My dogs suddenly looked disturbed as I sat at my desk writing. I looked up and wondered if they had to go pee. I just took them out an hour ago, I thought. Then, I heard a familiar jingling sound. I don’t know how else to describe it. I knew what was next; I was born and raised in California.
Earthquake, I said to myself. The house began to moan and then it started to slightly shake. Then there were two jolts among the shakes. The dogs started barking and looked alarmed. I have been trained from a young age to get under a door jam during an earthquake. I’ve never quite bought that because if the house falls down will the door jam really save you? And, when the dogs are totally freaked out how in heck do I get a 100 pound boy and 65 pound girl to stay under a door jam with me??
I’m the Accidental Texan, really I am, and I knew there would be lots of new things when I moved here. Many Texans told me about Tornedos, but no one mentioned earthquakes and I just assumed we didn’t have them here.
On jolt number one it occurred to me that this could be like something I’ve experienced in my past so I jumped from my office chair to an earthquake ready position. Unless you are from earthquake country, you probably have no idea what that is. That position is something like a quarterback ready to receive a hike. (You know, “HIKE, HIKE, GO!” and that one guy throws the football under his butt to the waaaay toooo cute quarterback who is married to a waaaaay toooo gorgeous skinny model.)

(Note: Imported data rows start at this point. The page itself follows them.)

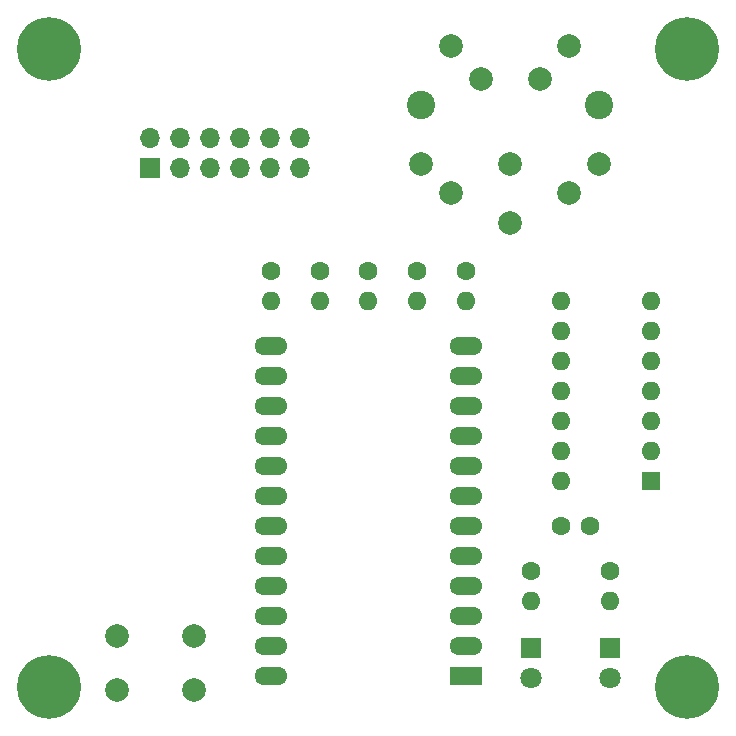
<source format=gts>
%TF.GenerationSoftware,KiCad,Pcbnew,(6.0.2)*%
%TF.CreationDate,2022-04-04T11:25:54-04:00*%
%TF.ProjectId,xum1541,78756d31-3534-4312-9e6b-696361645f70,1.0*%
%TF.SameCoordinates,Original*%
%TF.FileFunction,Soldermask,Top*%
%TF.FilePolarity,Negative*%
%FSLAX46Y46*%
G04 Gerber Fmt 4.6, Leading zero omitted, Abs format (unit mm)*
G04 Created by KiCad (PCBNEW (6.0.2)) date 2022-04-04 11:25:54*
%MOMM*%
%LPD*%
G01*
G04 APERTURE LIST*
%ADD10C,1.600000*%
%ADD11O,1.600000X1.600000*%
%ADD12R,2.794000X1.524000*%
%ADD13O,2.794000X1.524000*%
%ADD14C,2.000000*%
%ADD15C,3.100000*%
%ADD16C,5.400000*%
%ADD17R,1.700000X1.700000*%
%ADD18O,1.700000X1.700000*%
%ADD19R,1.600000X1.600000*%
%ADD20C,2.400000*%
%ADD21R,1.800000X1.800000*%
%ADD22C,1.800000*%
G04 APERTURE END LIST*
D10*
X163800000Y-128200000D03*
D11*
X163800000Y-130740000D03*
D12*
X158255000Y-137090000D03*
D13*
X158255000Y-134550000D03*
X158255000Y-132010000D03*
X158255000Y-129470000D03*
X158255000Y-126930000D03*
X158255000Y-124390000D03*
X158255000Y-121850000D03*
X158255000Y-119310000D03*
X158255000Y-116770000D03*
X158255000Y-114230000D03*
X158255000Y-111690000D03*
X158255000Y-109150000D03*
X141745000Y-109150000D03*
X141745000Y-111690000D03*
X141745000Y-114230000D03*
X141745000Y-116770000D03*
X141745000Y-119310000D03*
X141745000Y-121850000D03*
X141745000Y-124390000D03*
X141745000Y-126930000D03*
X141745000Y-129470000D03*
X141745000Y-132010000D03*
X141745000Y-134550000D03*
X141745000Y-137090000D03*
D14*
X128750000Y-133750000D03*
X135250000Y-133750000D03*
X128750000Y-138250000D03*
X135250000Y-138250000D03*
D10*
X141745000Y-102800000D03*
D11*
X141745000Y-105340000D03*
D15*
X123000000Y-84000000D03*
D16*
X123000000Y-84000000D03*
D15*
X177000000Y-138000000D03*
D16*
X177000000Y-138000000D03*
D10*
X170500000Y-128200000D03*
D11*
X170500000Y-130740000D03*
D17*
X131516666Y-94075000D03*
D18*
X131516666Y-91535000D03*
X134056666Y-94075000D03*
X134056666Y-91535000D03*
X136596666Y-94075000D03*
X136596666Y-91535000D03*
X139136666Y-94075000D03*
X139136666Y-91535000D03*
X141676666Y-94075000D03*
X141676666Y-91535000D03*
X144216666Y-94075000D03*
X144216666Y-91535000D03*
D19*
X173930000Y-120580000D03*
D11*
X173930000Y-118040000D03*
X173930000Y-115500000D03*
X173930000Y-112960000D03*
X173930000Y-110420000D03*
X173930000Y-107880000D03*
X173930000Y-105340000D03*
X166310000Y-105340000D03*
X166310000Y-107880000D03*
X166310000Y-110420000D03*
X166310000Y-112960000D03*
X166310000Y-115500000D03*
X166310000Y-118040000D03*
X166310000Y-120580000D03*
D20*
X169500000Y-88725000D03*
X154500000Y-88725000D03*
D14*
X154500000Y-93725000D03*
X157000000Y-96225000D03*
X162000000Y-93725000D03*
X167000000Y-96225000D03*
X169500000Y-93725000D03*
X162000000Y-98725000D03*
X164500000Y-86525000D03*
X159500000Y-86525000D03*
X167000000Y-83725000D03*
X157000000Y-83725000D03*
D21*
X170500000Y-134725000D03*
D22*
X170500000Y-137265000D03*
D10*
X145872500Y-102800000D03*
D11*
X145872500Y-105340000D03*
D21*
X163800000Y-134725000D03*
D22*
X163800000Y-137265000D03*
D15*
X123000000Y-138000000D03*
D16*
X123000000Y-138000000D03*
X177000000Y-84000000D03*
D15*
X177000000Y-84000000D03*
D10*
X166310000Y-124390000D03*
X168810000Y-124390000D03*
X158255000Y-102800000D03*
D11*
X158255000Y-105340000D03*
D10*
X154127500Y-102800000D03*
D11*
X154127500Y-105340000D03*
D10*
X150000000Y-102800000D03*
D11*
X150000000Y-105340000D03*
M02*

</source>
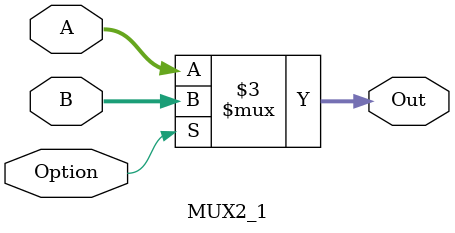
<source format=sv>
module MUX2_1#(parameter N = 32)(
	input logic [N-1:0] A, B,
	input logic Option,
	output logic [N-1:0] Out
);
always_comb begin: Multiplexor_2_1
	if(Option) begin 
		Out = B;
		end
	else begin 
		Out = A;
		end
	end
endmodule

</source>
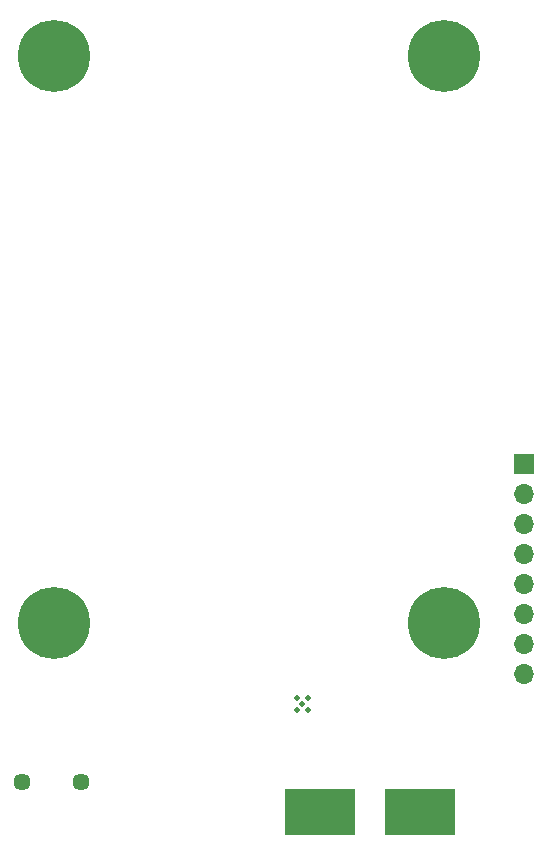
<source format=gbr>
G04 #@! TF.GenerationSoftware,KiCad,Pcbnew,(5.99.0-9568-gb9d26a55f2)*
G04 #@! TF.CreationDate,2021-03-17T08:28:42+01:00*
G04 #@! TF.ProjectId,rpi_cm4_drone_carrier_v01,7270695f-636d-4345-9f64-726f6e655f63,v01*
G04 #@! TF.SameCoordinates,Original*
G04 #@! TF.FileFunction,Soldermask,Bot*
G04 #@! TF.FilePolarity,Negative*
%FSLAX46Y46*%
G04 Gerber Fmt 4.6, Leading zero omitted, Abs format (unit mm)*
G04 Created by KiCad (PCBNEW (5.99.0-9568-gb9d26a55f2)) date 2021-03-17 08:28:42*
%MOMM*%
%LPD*%
G01*
G04 APERTURE LIST*
%ADD10C,0.499999*%
%ADD11C,1.450000*%
%ADD12R,1.700000X1.700000*%
%ADD13O,1.700000X1.700000*%
%ADD14C,6.100000*%
%ADD15R,6.000000X4.000000*%
G04 APERTURE END LIST*
D10*
X151499998Y-137349999D03*
X151499998Y-136350001D03*
X150500000Y-136350001D03*
X150500000Y-137349999D03*
X150999999Y-136850000D03*
D11*
X127218250Y-143462500D03*
X132218250Y-143462500D03*
D12*
X169750000Y-116575000D03*
D13*
X169750000Y-119115000D03*
X169750000Y-121655000D03*
X169750000Y-124195000D03*
X169750000Y-126735000D03*
X169750000Y-129275000D03*
X169750000Y-131815000D03*
X169750000Y-134355000D03*
D14*
X163000000Y-82000000D03*
X130000000Y-130000000D03*
X130000000Y-82000000D03*
X163000000Y-130000000D03*
D15*
X152500000Y-146000000D03*
X160950000Y-146000000D03*
M02*

</source>
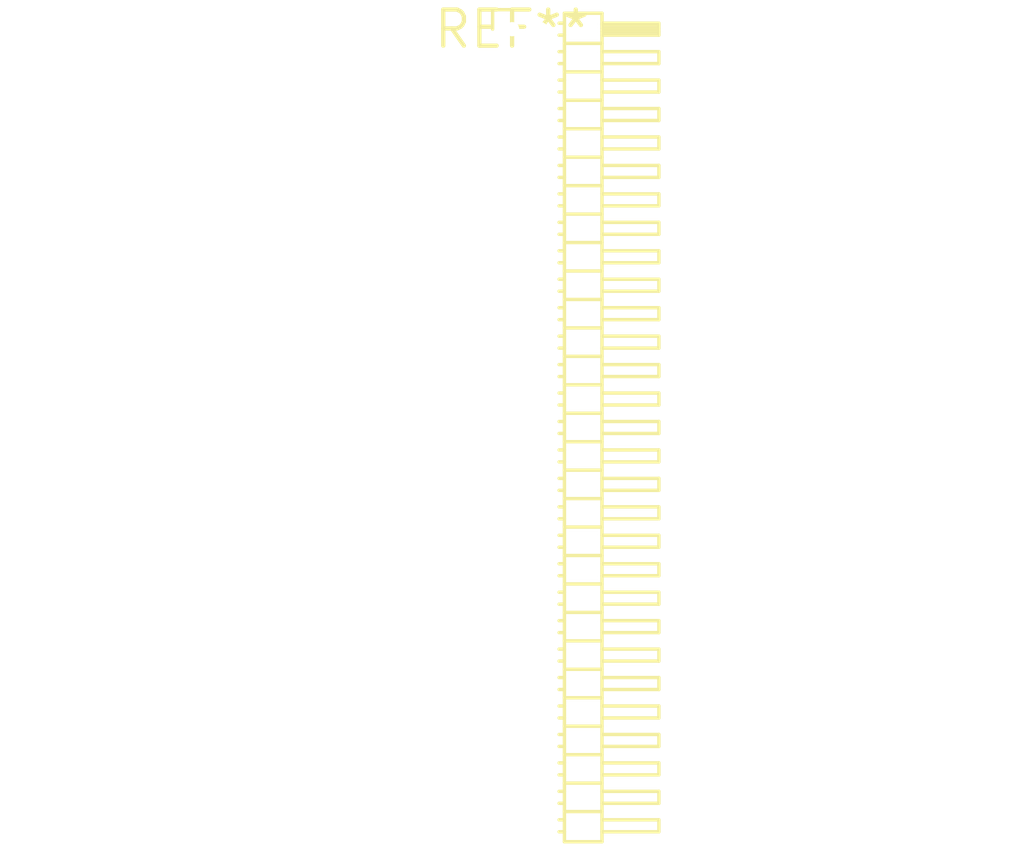
<source format=kicad_pcb>
(kicad_pcb (version 20240108) (generator pcbnew)

  (general
    (thickness 1.6)
  )

  (paper "A4")
  (layers
    (0 "F.Cu" signal)
    (31 "B.Cu" signal)
    (32 "B.Adhes" user "B.Adhesive")
    (33 "F.Adhes" user "F.Adhesive")
    (34 "B.Paste" user)
    (35 "F.Paste" user)
    (36 "B.SilkS" user "B.Silkscreen")
    (37 "F.SilkS" user "F.Silkscreen")
    (38 "B.Mask" user)
    (39 "F.Mask" user)
    (40 "Dwgs.User" user "User.Drawings")
    (41 "Cmts.User" user "User.Comments")
    (42 "Eco1.User" user "User.Eco1")
    (43 "Eco2.User" user "User.Eco2")
    (44 "Edge.Cuts" user)
    (45 "Margin" user)
    (46 "B.CrtYd" user "B.Courtyard")
    (47 "F.CrtYd" user "F.Courtyard")
    (48 "B.Fab" user)
    (49 "F.Fab" user)
    (50 "User.1" user)
    (51 "User.2" user)
    (52 "User.3" user)
    (53 "User.4" user)
    (54 "User.5" user)
    (55 "User.6" user)
    (56 "User.7" user)
    (57 "User.8" user)
    (58 "User.9" user)
  )

  (setup
    (pad_to_mask_clearance 0)
    (pcbplotparams
      (layerselection 0x00010fc_ffffffff)
      (plot_on_all_layers_selection 0x0000000_00000000)
      (disableapertmacros false)
      (usegerberextensions false)
      (usegerberattributes false)
      (usegerberadvancedattributes false)
      (creategerberjobfile false)
      (dashed_line_dash_ratio 12.000000)
      (dashed_line_gap_ratio 3.000000)
      (svgprecision 4)
      (plotframeref false)
      (viasonmask false)
      (mode 1)
      (useauxorigin false)
      (hpglpennumber 1)
      (hpglpenspeed 20)
      (hpglpendiameter 15.000000)
      (dxfpolygonmode false)
      (dxfimperialunits false)
      (dxfusepcbnewfont false)
      (psnegative false)
      (psa4output false)
      (plotreference false)
      (plotvalue false)
      (plotinvisibletext false)
      (sketchpadsonfab false)
      (subtractmaskfromsilk false)
      (outputformat 1)
      (mirror false)
      (drillshape 1)
      (scaleselection 1)
      (outputdirectory "")
    )
  )

  (net 0 "")

  (footprint "PinHeader_2x29_P1.00mm_Horizontal" (layer "F.Cu") (at 0 0))

)

</source>
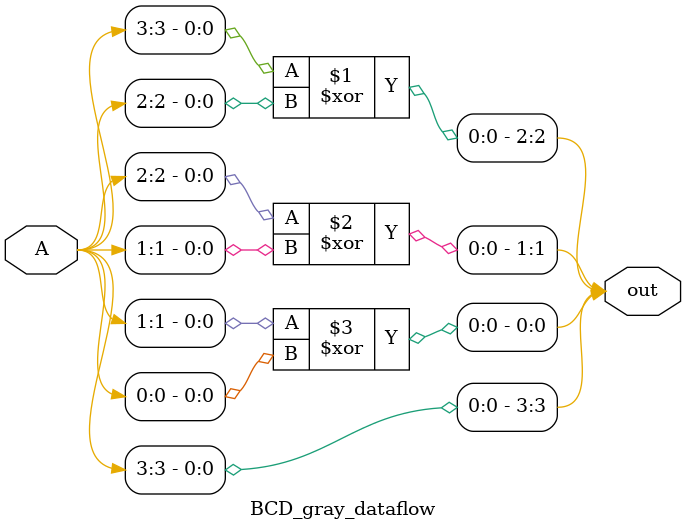
<source format=v>
module BCD_gray_dataflow(A,out);
  input wire [3:0]A;
  output wire [3:0]out;
  
  
  assign out[3]=A[3];
  assign out[2]=A[3]^A[2];
  assign out[1]=A[2]^A[1];
  assign out[0]=A[1]^A[0];
  
endmodule
                     

</source>
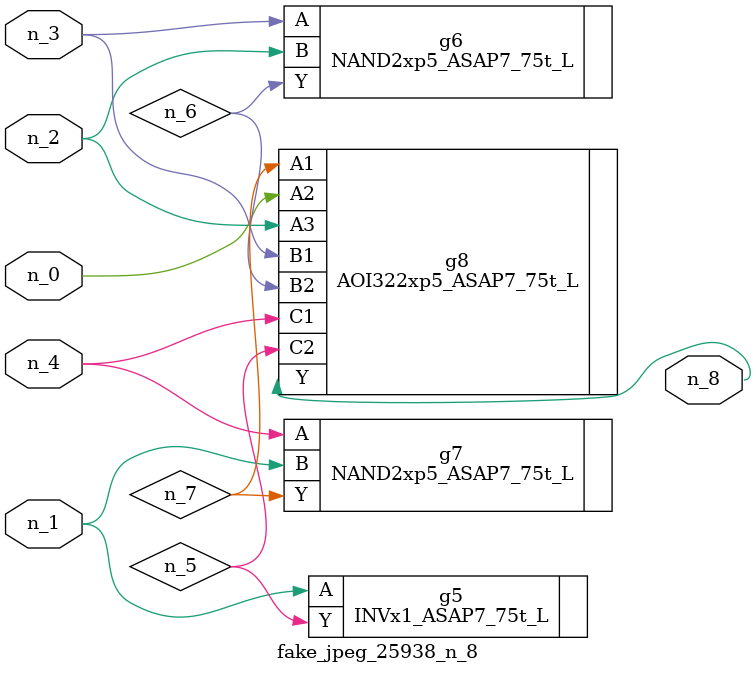
<source format=v>
module fake_jpeg_25938_n_8 (n_3, n_2, n_1, n_0, n_4, n_8);

input n_3;
input n_2;
input n_1;
input n_0;
input n_4;

output n_8;

wire n_6;
wire n_5;
wire n_7;

INVx1_ASAP7_75t_L g5 ( 
.A(n_1),
.Y(n_5)
);

NAND2xp5_ASAP7_75t_L g6 ( 
.A(n_3),
.B(n_2),
.Y(n_6)
);

NAND2xp5_ASAP7_75t_L g7 ( 
.A(n_4),
.B(n_1),
.Y(n_7)
);

AOI322xp5_ASAP7_75t_L g8 ( 
.A1(n_7),
.A2(n_0),
.A3(n_2),
.B1(n_3),
.B2(n_6),
.C1(n_4),
.C2(n_5),
.Y(n_8)
);


endmodule
</source>
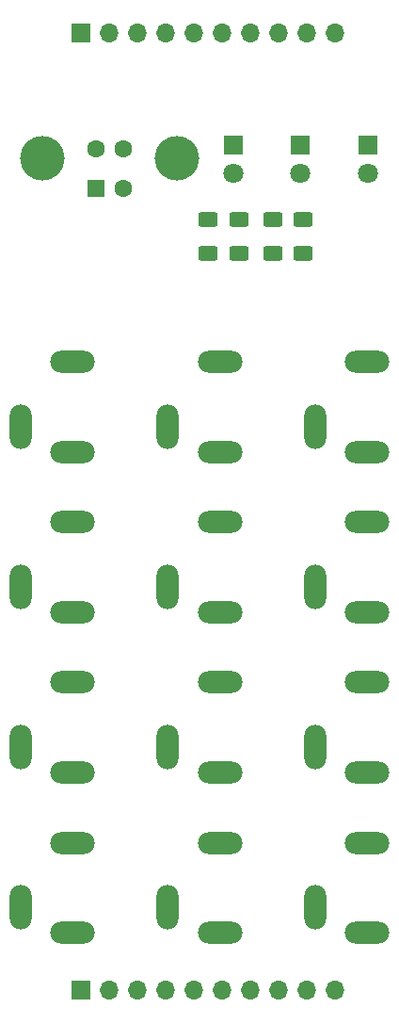
<source format=gbr>
%TF.GenerationSoftware,KiCad,Pcbnew,(6.0.6)*%
%TF.CreationDate,2022-11-26T15:19:07+01:00*%
%TF.ProjectId,vcer-midi-to-cv,76636572-2d6d-4696-9469-2d746f2d6376,rev?*%
%TF.SameCoordinates,Original*%
%TF.FileFunction,Soldermask,Bot*%
%TF.FilePolarity,Negative*%
%FSLAX46Y46*%
G04 Gerber Fmt 4.6, Leading zero omitted, Abs format (unit mm)*
G04 Created by KiCad (PCBNEW (6.0.6)) date 2022-11-26 15:19:07*
%MOMM*%
%LPD*%
G01*
G04 APERTURE LIST*
G04 Aperture macros list*
%AMRoundRect*
0 Rectangle with rounded corners*
0 $1 Rounding radius*
0 $2 $3 $4 $5 $6 $7 $8 $9 X,Y pos of 4 corners*
0 Add a 4 corners polygon primitive as box body*
4,1,4,$2,$3,$4,$5,$6,$7,$8,$9,$2,$3,0*
0 Add four circle primitives for the rounded corners*
1,1,$1+$1,$2,$3*
1,1,$1+$1,$4,$5*
1,1,$1+$1,$6,$7*
1,1,$1+$1,$8,$9*
0 Add four rect primitives between the rounded corners*
20,1,$1+$1,$2,$3,$4,$5,0*
20,1,$1+$1,$4,$5,$6,$7,0*
20,1,$1+$1,$6,$7,$8,$9,0*
20,1,$1+$1,$8,$9,$2,$3,0*%
G04 Aperture macros list end*
%ADD10O,4.000000X2.000000*%
%ADD11O,2.000000X4.000000*%
%ADD12R,1.800000X1.800000*%
%ADD13C,1.800000*%
%ADD14R,1.600000X1.600000*%
%ADD15C,1.600000*%
%ADD16C,4.000000*%
%ADD17RoundRect,0.250000X0.625000X-0.400000X0.625000X0.400000X-0.625000X0.400000X-0.625000X-0.400000X0*%
%ADD18R,1.700000X1.700000*%
%ADD19O,1.700000X1.700000*%
G04 APERTURE END LIST*
D10*
%TO.C,J18*%
X21547500Y-73445000D03*
X21547500Y-65345000D03*
D11*
X16847500Y-71145000D03*
%TD*%
D10*
%TO.C,J16*%
X21547500Y-44645000D03*
X21547500Y-36545000D03*
D11*
X16847500Y-42345000D03*
%TD*%
D12*
%TO.C,D3*%
X22720000Y-17045803D03*
D13*
X22720000Y-19585803D03*
%TD*%
D10*
%TO.C,J19*%
X21547500Y-87845000D03*
X21547500Y-79745000D03*
D11*
X16847500Y-85545000D03*
%TD*%
D10*
%TO.C,J11*%
X8300000Y-87845000D03*
X8300000Y-79745000D03*
D11*
X3600000Y-85545000D03*
%TD*%
D14*
%TO.C,J7*%
X10350000Y-20930000D03*
D15*
X12850000Y-20930000D03*
X12850000Y-17430000D03*
X10350000Y-17430000D03*
D16*
X17620000Y-18220000D03*
X5580000Y-18220000D03*
%TD*%
D10*
%TO.C,J8*%
X8300000Y-44645000D03*
X8300000Y-36545000D03*
D11*
X3600000Y-42345000D03*
%TD*%
D12*
%TO.C,D1*%
X28770000Y-17045803D03*
D13*
X28770000Y-19585803D03*
%TD*%
D10*
%TO.C,J10*%
X8300000Y-73445000D03*
X8300000Y-65345000D03*
D11*
X3600000Y-71145000D03*
%TD*%
D10*
%TO.C,J13*%
X34795000Y-59045000D03*
X34795000Y-50945000D03*
D11*
X30095000Y-56745000D03*
%TD*%
D10*
%TO.C,J9*%
X8300000Y-59045000D03*
X8300000Y-50945000D03*
D11*
X3600000Y-56745000D03*
%TD*%
D10*
%TO.C,J14*%
X34795000Y-73445000D03*
X34795000Y-65345000D03*
D11*
X30095000Y-71145000D03*
%TD*%
D10*
%TO.C,J17*%
X21547500Y-59045000D03*
X21547500Y-50945000D03*
D11*
X16847500Y-56745000D03*
%TD*%
D10*
%TO.C,J15*%
X34795000Y-87845000D03*
X34795000Y-79745000D03*
D11*
X30095000Y-85545000D03*
%TD*%
D10*
%TO.C,J12*%
X34795000Y-44645000D03*
X34795000Y-36545000D03*
D11*
X30095000Y-42345000D03*
%TD*%
D12*
%TO.C,D2*%
X34820000Y-17045803D03*
D13*
X34820000Y-19585803D03*
%TD*%
D17*
%TO.C,R24*%
X20450000Y-26800000D03*
X20450000Y-23700000D03*
%TD*%
D18*
%TO.C,J3*%
X9000000Y-7000000D03*
D19*
X11540000Y-7000000D03*
X14080000Y-7000000D03*
X16620000Y-7000000D03*
X19160000Y-7000000D03*
X21700000Y-7000000D03*
X24240000Y-7000000D03*
X26780000Y-7000000D03*
X29320000Y-7000000D03*
X31860000Y-7000000D03*
%TD*%
D17*
%TO.C,R25*%
X23250000Y-26800000D03*
X23250000Y-23700000D03*
%TD*%
D18*
%TO.C,J4*%
X9000000Y-93000000D03*
D19*
X11540000Y-93000000D03*
X14080000Y-93000000D03*
X16620000Y-93000000D03*
X19160000Y-93000000D03*
X21700000Y-93000000D03*
X24240000Y-93000000D03*
X26780000Y-93000000D03*
X29320000Y-93000000D03*
X31860000Y-93000000D03*
%TD*%
D17*
%TO.C,R26*%
X26300000Y-26800000D03*
X26300000Y-23700000D03*
%TD*%
%TO.C,R27*%
X29000000Y-26800000D03*
X29000000Y-23700000D03*
%TD*%
M02*

</source>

In an earthquake, just like with a quarterback who catches the ball in a hike, the next question that pops in your mind is what the hell do I do now?!? So, as I stood in earthquake ready position I asked myself that question. I have a “safe room” in a closet under the stairwell for tornedoes so that’s where I decided to go. The dogs love it in there because I have trained them that it’s a fun place and there are treats! The earthquake never took on California proportions and was over quickly. It took the dogs a while to settle down and I finally continued to write.
Over the next couple days, what utterly amazed me was what a big deal Texas made over an earthquake that measured 3.5 on the Richter Scale! It was on the front page of the newspaper, on the morning shows, on talk shows and Texans talked about it at the grocery store. They talked about the emotional devastation, the fear and the beloved trinkets lost to the natural disaster. In California, this wouldn’t have made the last page of personal ads. (Do personal ads still exist? Am I dating myself on my on blog? One of the reasons I’m blogging is to stay current, sniff. Is it all Match.com now?? I was married long before electronic dating started!)
I’ve been in 4 major earthquakes in my life. The first one was in 1971 and I was 12 years old. My whole family was sleeping at 6:01 am. First the jingling and then suddenly utter chaos as the force built. In these huge earthquakes, everything shakes so dramatically you think the planet is being thrown off its axis. The end of the world occurs to you. It’s all you can do to crawl to a door jam hoping you don’t get hit from the things flying across the room as you hear dishes and glasses crashing to the floor from the cupboards in the kitchen. You find yourself screaming for your loved ones in other parts of the house. It is utterly terrifying. The 1971 earthquake measured 6.7 on the Richter Scale. Here are a few photos of the devastation.
I hope to God no one was in that Chevrolet. Obviously with earthquakes of that magnitude, electricity goes out, entire towns and cities are shut down for days or weeks and it takes a tremendous toll on emotions, costs and industry.
I hope I’m not messing with Texas, but these Texan 3.5’s are calves while California 6.7’s are Longhorns.